DIRECTIONS
The records that follow should be retyped word for word.

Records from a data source

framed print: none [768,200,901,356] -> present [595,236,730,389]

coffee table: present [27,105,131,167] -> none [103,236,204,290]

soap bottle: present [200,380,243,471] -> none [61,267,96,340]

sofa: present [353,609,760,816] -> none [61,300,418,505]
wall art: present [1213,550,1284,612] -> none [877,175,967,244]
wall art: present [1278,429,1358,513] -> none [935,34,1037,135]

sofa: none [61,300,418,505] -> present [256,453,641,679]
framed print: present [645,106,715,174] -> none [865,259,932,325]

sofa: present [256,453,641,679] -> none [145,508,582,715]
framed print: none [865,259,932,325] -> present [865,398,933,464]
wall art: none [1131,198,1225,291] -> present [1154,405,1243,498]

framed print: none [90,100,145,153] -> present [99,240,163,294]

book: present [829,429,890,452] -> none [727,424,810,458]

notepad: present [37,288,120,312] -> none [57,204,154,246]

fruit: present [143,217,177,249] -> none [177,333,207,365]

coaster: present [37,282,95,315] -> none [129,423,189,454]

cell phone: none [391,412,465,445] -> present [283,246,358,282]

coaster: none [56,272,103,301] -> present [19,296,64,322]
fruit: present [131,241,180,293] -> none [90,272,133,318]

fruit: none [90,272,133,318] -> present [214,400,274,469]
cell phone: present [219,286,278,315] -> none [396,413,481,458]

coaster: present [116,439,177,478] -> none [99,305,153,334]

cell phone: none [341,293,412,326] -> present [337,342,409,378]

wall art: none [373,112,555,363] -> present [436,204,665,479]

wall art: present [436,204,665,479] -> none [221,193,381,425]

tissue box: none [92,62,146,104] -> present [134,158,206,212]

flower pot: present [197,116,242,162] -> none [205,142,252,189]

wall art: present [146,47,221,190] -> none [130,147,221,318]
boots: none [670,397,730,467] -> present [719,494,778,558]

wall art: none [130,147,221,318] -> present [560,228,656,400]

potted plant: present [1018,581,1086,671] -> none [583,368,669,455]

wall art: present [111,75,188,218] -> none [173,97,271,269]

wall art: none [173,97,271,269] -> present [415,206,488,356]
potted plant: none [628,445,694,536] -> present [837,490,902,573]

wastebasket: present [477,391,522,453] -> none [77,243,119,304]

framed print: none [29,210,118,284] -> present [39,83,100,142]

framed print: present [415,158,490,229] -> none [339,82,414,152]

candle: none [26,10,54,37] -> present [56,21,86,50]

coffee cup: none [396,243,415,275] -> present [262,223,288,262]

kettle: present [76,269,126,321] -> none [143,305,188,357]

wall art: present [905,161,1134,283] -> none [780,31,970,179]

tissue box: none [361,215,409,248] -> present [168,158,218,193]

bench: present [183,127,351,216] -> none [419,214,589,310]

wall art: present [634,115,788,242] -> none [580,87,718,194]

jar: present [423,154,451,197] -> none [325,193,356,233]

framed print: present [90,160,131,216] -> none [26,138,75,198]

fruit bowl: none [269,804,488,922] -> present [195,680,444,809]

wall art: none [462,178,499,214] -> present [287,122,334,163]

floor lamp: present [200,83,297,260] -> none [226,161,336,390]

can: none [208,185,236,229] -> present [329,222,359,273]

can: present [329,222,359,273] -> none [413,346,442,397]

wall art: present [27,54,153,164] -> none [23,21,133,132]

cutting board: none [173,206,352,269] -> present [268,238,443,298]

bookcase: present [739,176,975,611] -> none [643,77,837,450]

EXERCISE RESPONSE
framed print: none [768,200,901,356] -> present [595,236,730,389]

coffee table: present [27,105,131,167] -> none [103,236,204,290]

soap bottle: present [200,380,243,471] -> none [61,267,96,340]

sofa: present [353,609,760,816] -> none [61,300,418,505]
wall art: present [1213,550,1284,612] -> none [877,175,967,244]
wall art: present [1278,429,1358,513] -> none [935,34,1037,135]

sofa: none [61,300,418,505] -> present [256,453,641,679]
framed print: present [645,106,715,174] -> none [865,259,932,325]

sofa: present [256,453,641,679] -> none [145,508,582,715]
framed print: none [865,259,932,325] -> present [865,398,933,464]
wall art: none [1131,198,1225,291] -> present [1154,405,1243,498]

framed print: none [90,100,145,153] -> present [99,240,163,294]

book: present [829,429,890,452] -> none [727,424,810,458]

notepad: present [37,288,120,312] -> none [57,204,154,246]

fruit: present [143,217,177,249] -> none [177,333,207,365]

coaster: present [37,282,95,315] -> none [129,423,189,454]

cell phone: none [391,412,465,445] -> present [283,246,358,282]

coaster: none [56,272,103,301] -> present [19,296,64,322]
fruit: present [131,241,180,293] -> none [90,272,133,318]

fruit: none [90,272,133,318] -> present [214,400,274,469]
cell phone: present [219,286,278,315] -> none [396,413,481,458]

coaster: present [116,439,177,478] -> none [99,305,153,334]

cell phone: none [341,293,412,326] -> present [337,342,409,378]

wall art: none [373,112,555,363] -> present [436,204,665,479]

wall art: present [436,204,665,479] -> none [221,193,381,425]

tissue box: none [92,62,146,104] -> present [134,158,206,212]

flower pot: present [197,116,242,162] -> none [205,142,252,189]

wall art: present [146,47,221,190] -> none [130,147,221,318]
boots: none [670,397,730,467] -> present [719,494,778,558]

wall art: none [130,147,221,318] -> present [560,228,656,400]

potted plant: present [1018,581,1086,671] -> none [583,368,669,455]

wall art: present [111,75,188,218] -> none [173,97,271,269]

wall art: none [173,97,271,269] -> present [415,206,488,356]
potted plant: none [628,445,694,536] -> present [837,490,902,573]

wastebasket: present [477,391,522,453] -> none [77,243,119,304]

framed print: none [29,210,118,284] -> present [39,83,100,142]

framed print: present [415,158,490,229] -> none [339,82,414,152]

candle: none [26,10,54,37] -> present [56,21,86,50]

coffee cup: none [396,243,415,275] -> present [262,223,288,262]

kettle: present [76,269,126,321] -> none [143,305,188,357]

wall art: present [905,161,1134,283] -> none [780,31,970,179]

tissue box: none [361,215,409,248] -> present [168,158,218,193]

bench: present [183,127,351,216] -> none [419,214,589,310]

wall art: present [634,115,788,242] -> none [580,87,718,194]

jar: present [423,154,451,197] -> none [325,193,356,233]

framed print: present [90,160,131,216] -> none [26,138,75,198]

fruit bowl: none [269,804,488,922] -> present [195,680,444,809]

wall art: none [462,178,499,214] -> present [287,122,334,163]

floor lamp: present [200,83,297,260] -> none [226,161,336,390]

can: none [208,185,236,229] -> present [329,222,359,273]

can: present [329,222,359,273] -> none [413,346,442,397]

wall art: present [27,54,153,164] -> none [23,21,133,132]

cutting board: none [173,206,352,269] -> present [268,238,443,298]

bookcase: present [739,176,975,611] -> none [643,77,837,450]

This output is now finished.